EXERCISE TEXT:
# Problem using Dlink DIR-651 Router



## Shiphted (Sep 6, 2011)

So currently where i live we dont have internet other than the tethering of our iphones. I bought this router mainly for use as file sharing between 2 computers. The reason i bought the router over a switch is because we are moving in 2 months and will have cable internet. 

So because of this if i have the router plugged into the computers and i plug my iphone with its USB into the computer to access the internet the router seems to block it. When calling support to find out how to disable the routing to allow the iphone internet through they seem to not know what the heck im talking about. Hopefully someone here can help.


----------



## Phou (May 26, 2011)

Try using static IP without a default gateway.

DIRECTIONS:
1 - In the router thread, rewrite the passage between "# Problem using" and "have cable internet.", inclusive, swapping "cable internet" for "fiber internet".
2 - Carry on the DIR-651 router thread from the point where it stops.

Stored items:
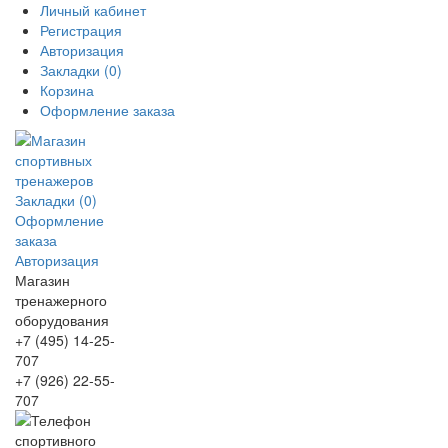
Личный кабинет
Регистрация
Авторизация
Закладки (0)
Корзина
Оформление заказа
Закладки (0)
Оформление
заказа
Авторизация
Магазин
тренажерного
оборудования
+7 (495) 14-25-
707
+7 (926) 22-55-
707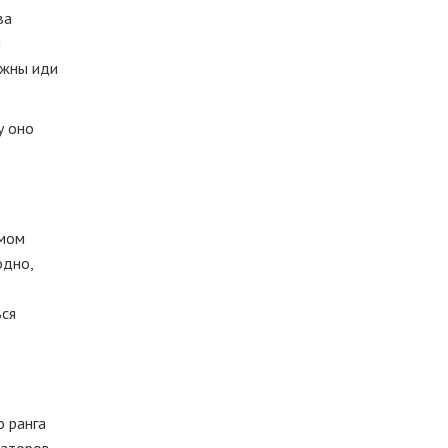
ва
и
лжны иди
у оно
амом
одно,
ься
о ранга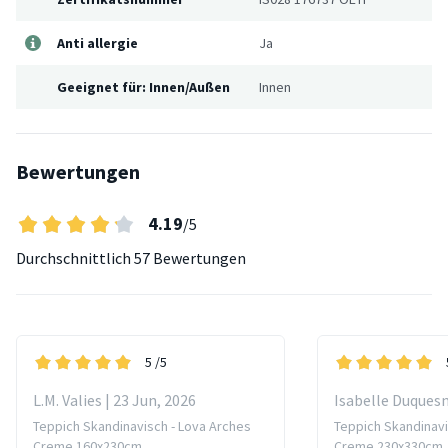
Anti allergie
Ja
Geeignet für: Innen/Außen
Innen
Bewertungen
4.19
/5
Durchschnittlich
57 Bewertungen
5
/5
L.M. Valies | 23 Jun, 2026
Isabelle Duquesn
Teppich Skandinavisch - Lova Arches
Teppich Skandinavi
Creme 160x230cm
Creme 230x330cm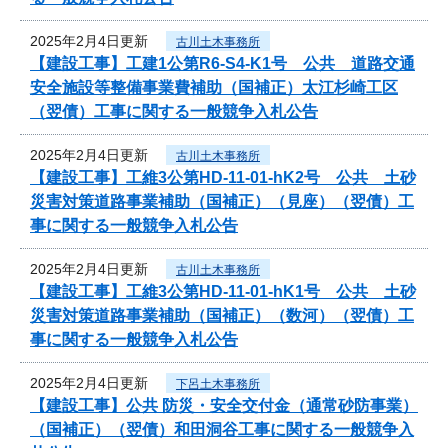
2025年2月4日更新
古川土木事務所
【建設工事】工建1公第R6-S4-K1号 公共 道路交通
安全施設等整備事業費補助（国補正）太江杉崎工区
（翌債）工事に関する一般競争入札公告
2025年2月4日更新
古川土木事務所
【建設工事】工維3公第HD-11-01-hK2号 公共 土砂
災害対策道路事業補助（国補正）（見座）（翌債）工
事に関する一般競争入札公告
2025年2月4日更新
古川土木事務所
【建設工事】工維3公第HD-11-01-hK1号 公共 土砂
災害対策道路事業補助（国補正）（数河）（翌債）工
事に関する一般競争入札公告
2025年2月4日更新
下呂土木事務所
【建設工事】公共 防災・安全交付金（通常砂防事業）
（国補正）（翌債）和田洞谷工事に関する一般競争入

RESPONSES IN ORDER:
1 -
# Problem using Dlink DIR-651 Router



## Shiphted (Sep 6, 2011)

So currently where i live we dont have internet other than the tethering of our iphones. I bought this router mainly for use as file sharing between 2 computers. The reason i bought the router over a switch is because we are moving in 2 months and will have fiber internet.

2 -
*Control Panel > Network Connections*, then right click on the network adapter and select *Properties* and double-clicking "*TCP/IP v4*"

Select "Use the following IP Address" put in 10.10.10.1
Subnet Mask 255.255.255.0
Default Gateway leave this blank

Select "Use the following DNS server addresses"
Preferred: You can leave blank.

Do the same for the other computer, only difference is IP should be 10.10.10.2

File sharing should still work, Internet should be routed to phone. Just make sure you set it back to automatic when you move and start using the router for Internet access.

Let me know how it goes.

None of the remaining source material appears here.